Physiology and Clinical Implications of SGLT-2 Inhibitors Use in Diabetes
David León-Jiménez, Vikas S. Sridhar, Manuel López-Mendoza, Rosalie A. Scholtes, Roland E. Schmieder, David Z.I. Cherney, Daniël H. van Raalte, Francisco J. Toro-Prieto, José Pablo Miramontes-González and Erik J.M. van Bommel
Kidney hemodynamic effects of sodium-glucose cotransporter 2 inhibitors in diabetes: physiology and clinical implications. Clin Kidney J. 2024 Nov 27;18(1):sfae370.
Progressive loss of kidney function in diabetes is partly driven by glomerular hyperfiltration — a state of abnormally elevated filtration pressure that damages the kidney over time. Sodium-glucose cotransporter 2 (SGLT2) inhibitors consistently reduce glomerular filtration rate (GFR) and intraglomerular pressure, but the precise mechanisms underlying this effect have remained incompletely understood. This review, conducted by researchers from Amsterdam UMC, the University of Toronto, Friedrich-Alexander University Erlangen, and centres in Spain and the Netherlands, synthesises current evidence on the kidney hemodynamic effects of SGLT2 inhibitors in both type 1 diabetes (T1D) and type 2 diabetes (T2D), and discusses their clinical implications.
The review draws on data from several key mechanistic trials — including ATIRMA, RED, BETWEEN, RECOLAR, and ELMI — in which measured GFR, effective renal plasma flow (ERPF), and renal vascular resistance (RVR) were directly assessed in response to SGLT2 inhibition under controlled conditions.
Key findings:
- SGLT2 inhibitors reduce GFR through different mechanisms depending on the patient population: In people with T1D and glomerular hyperfiltration, the predominant mechanism is pre-glomerular vasoconstriction, mediated by restoration of tubuloglomerular feedback (TGF) via increased adenosine release. In people with T2D and those with T1D who are normofiltering, post-glomerular vasodilation appears to be the primary driver of GFR reduction.

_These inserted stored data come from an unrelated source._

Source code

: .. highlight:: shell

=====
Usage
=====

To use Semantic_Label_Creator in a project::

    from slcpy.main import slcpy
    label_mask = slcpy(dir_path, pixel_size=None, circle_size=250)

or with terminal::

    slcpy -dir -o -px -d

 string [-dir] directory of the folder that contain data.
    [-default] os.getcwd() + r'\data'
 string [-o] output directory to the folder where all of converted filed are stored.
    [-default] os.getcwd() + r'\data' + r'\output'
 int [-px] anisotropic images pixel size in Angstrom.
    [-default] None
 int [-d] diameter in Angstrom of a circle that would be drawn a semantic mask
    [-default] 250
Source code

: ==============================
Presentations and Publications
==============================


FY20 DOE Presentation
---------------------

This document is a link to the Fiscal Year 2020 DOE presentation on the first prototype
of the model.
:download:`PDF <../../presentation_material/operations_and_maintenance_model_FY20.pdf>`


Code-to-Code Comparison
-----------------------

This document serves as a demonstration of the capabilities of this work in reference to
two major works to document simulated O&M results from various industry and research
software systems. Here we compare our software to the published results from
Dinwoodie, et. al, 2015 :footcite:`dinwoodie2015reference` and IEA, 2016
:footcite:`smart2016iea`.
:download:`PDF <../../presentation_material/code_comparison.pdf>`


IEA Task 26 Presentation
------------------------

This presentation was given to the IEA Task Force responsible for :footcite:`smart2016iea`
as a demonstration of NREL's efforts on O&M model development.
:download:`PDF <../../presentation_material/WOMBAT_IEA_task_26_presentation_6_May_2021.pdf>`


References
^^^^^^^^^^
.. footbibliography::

- Baseline kidney hemodynamic function is a key determinant of response: Hyperfiltering individuals show a greater physiological response to SGLT2 inhibition — including greater glucosuria, sodium excretion, and urine output — compared to those with normal filtration. This appears to reflect more pronounced TGF activation and pre-glomerular vasoconstriction in this subgroup.
- Concomitant RAS blockade does not fully explain the differences: Although most T2D trials included patients on background renin-angiotensin system (RAS) inhibition, sensitivity analyses suggest that SGLT2 inhibition affects kidney hemodynamics independently of RAS blocker use.
- The acute GFR dip is not harmful and is associated with long-term kidney protection: Secondary analyses of major outcome trials (EMPA-REG OUTCOME, CREDENCE, VERTIS-CV) consistently confirm that the initial GFR decline with SGLT2 inhibition is not associated with adverse events or acute kidney injury. Patients with the largest acute GFR reductions tended to show the slowest subsequent loss of kidney function.
- Greater GFR reductions are linked to greater reductions in albuminuria: Larger acute declines in GFR have been associated with more pronounced reductions in albuminuria, which in turn independently predict lower risks of kidney, cardiovascular, and heart failure events.
- Findings support broader investigation of SGLT2 inhibition across high-risk populations: Ongoing mechanistic studies are examining SGLT2 inhibition in kidney transplant recipients, children with diabetes, adults with non-diabetic CKD, and patients with end-stage kidney disease — populations where kidney-protective effects may be similarly important.
This review provides a comprehensive synthesis of the hemodynamic mechanisms underlying the kidney-protective effects of SGLT2 inhibitors. While the specific arteriolar changes differ by population, the net outcome — a reduction in intraglomerular pressure and long-term preservation of kidney function — appears consistent across patient groups and irrespective of the underlying mechanism.
Concluding, the authors state
"Regardless of the responsible mechanisms, acute changes in GFR are associated with long-term kidney function preservation — a relationship that may reflect an underlying protective decline in glomerular hypertension."